■ **Task objective**: From start to end, write out the following data exactly, apart from its images.

═══ Data listing

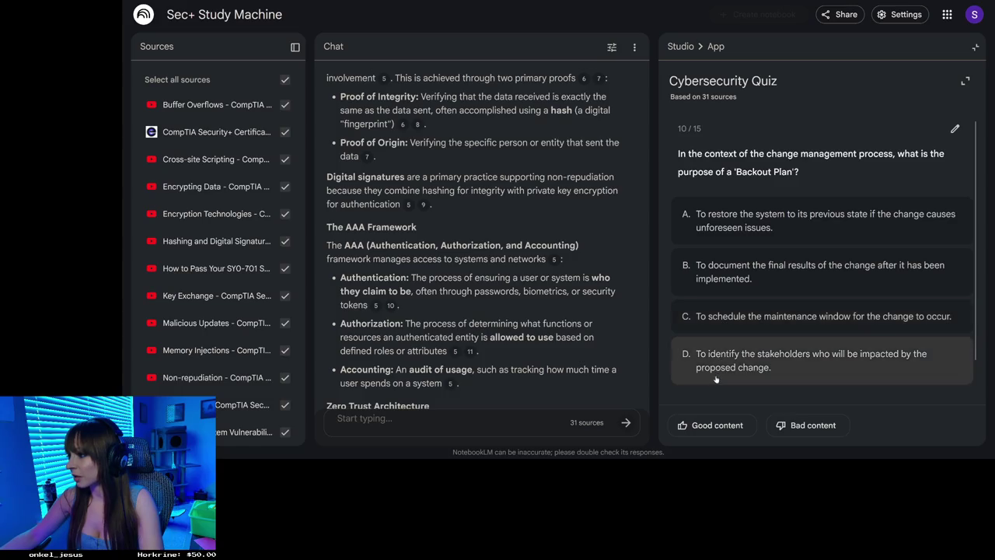
Answer question 10 with A, restoring the system to its previous state, and read the explanations.
{"action": "left_click", "coordinate": [759, 215]}
{"action": "scroll", "coordinate": [874, 370], "scroll_direction": "down", "scroll_amount": 3}
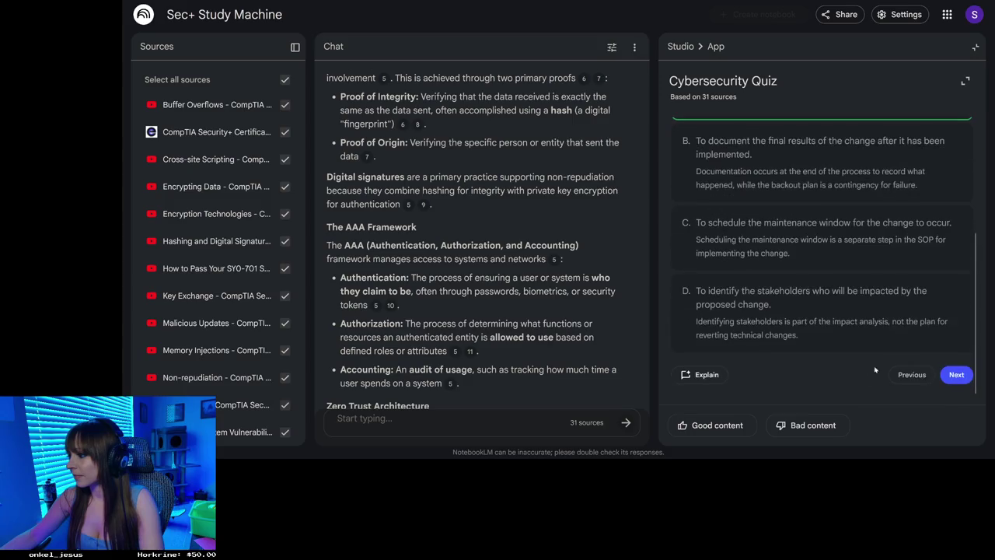
Answer quiz question 11 with Static Analysis and advance to question 12 on email signing.
{"action": "left_click", "coordinate": [956, 374]}
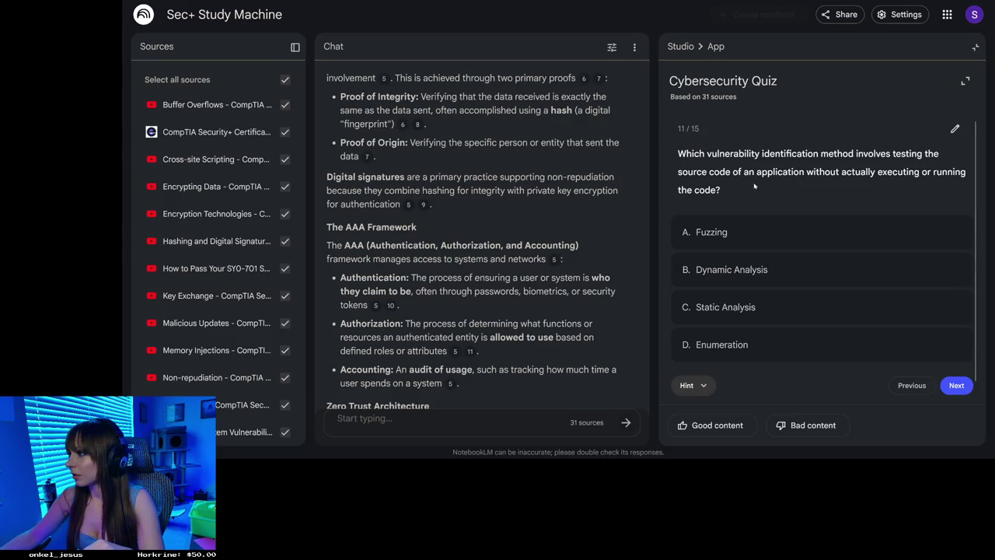
{"action": "left_click", "coordinate": [758, 307]}
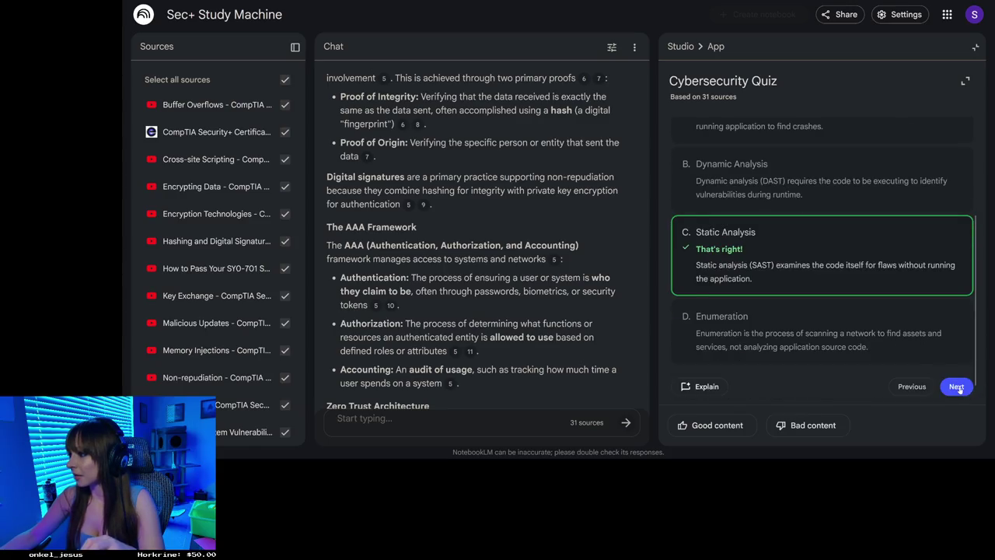
{"action": "left_click", "coordinate": [962, 387]}
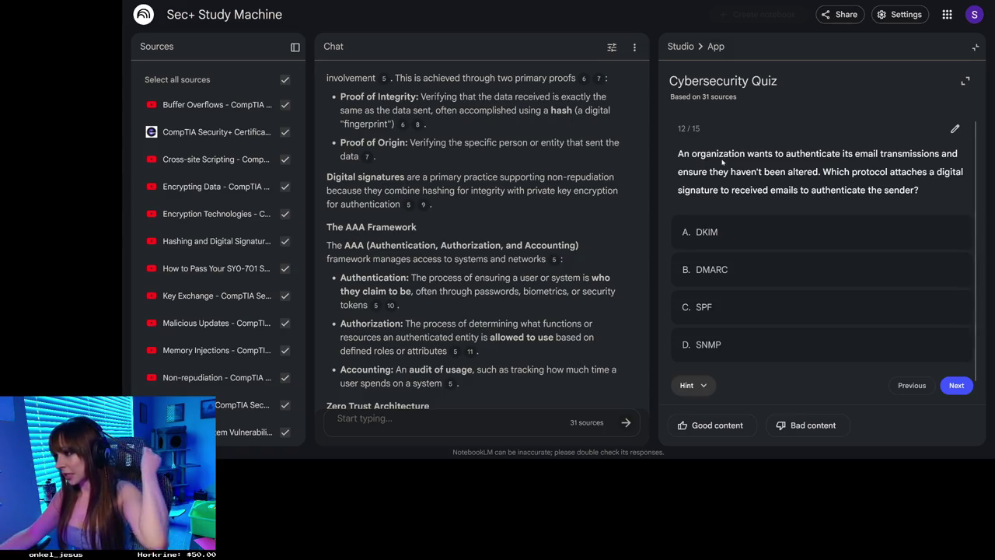
Choose DKIM for the email-signing question and scroll down through the option explanations.
{"action": "left_click", "coordinate": [758, 231]}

══════

■ **The completed task**:
Answer question 10 with A, restoring the system to its previous state, and read the explanations.
{"action": "left_click", "coordinate": [759, 215]}
{"action": "scroll", "coordinate": [874, 370], "scroll_direction": "down", "scroll_amount": 3}
Answer quiz question 11 with Static Analysis and advance to question 12 on email signing.
{"action": "left_click", "coordinate": [956, 374]}
{"action": "left_click", "coordinate": [758, 307]}
{"action": "left_click", "coordinate": [962, 387]}
Choose DKIM for the email-signing question and scroll down through the option explanations.
{"action": "left_click", "coordinate": [758, 231]}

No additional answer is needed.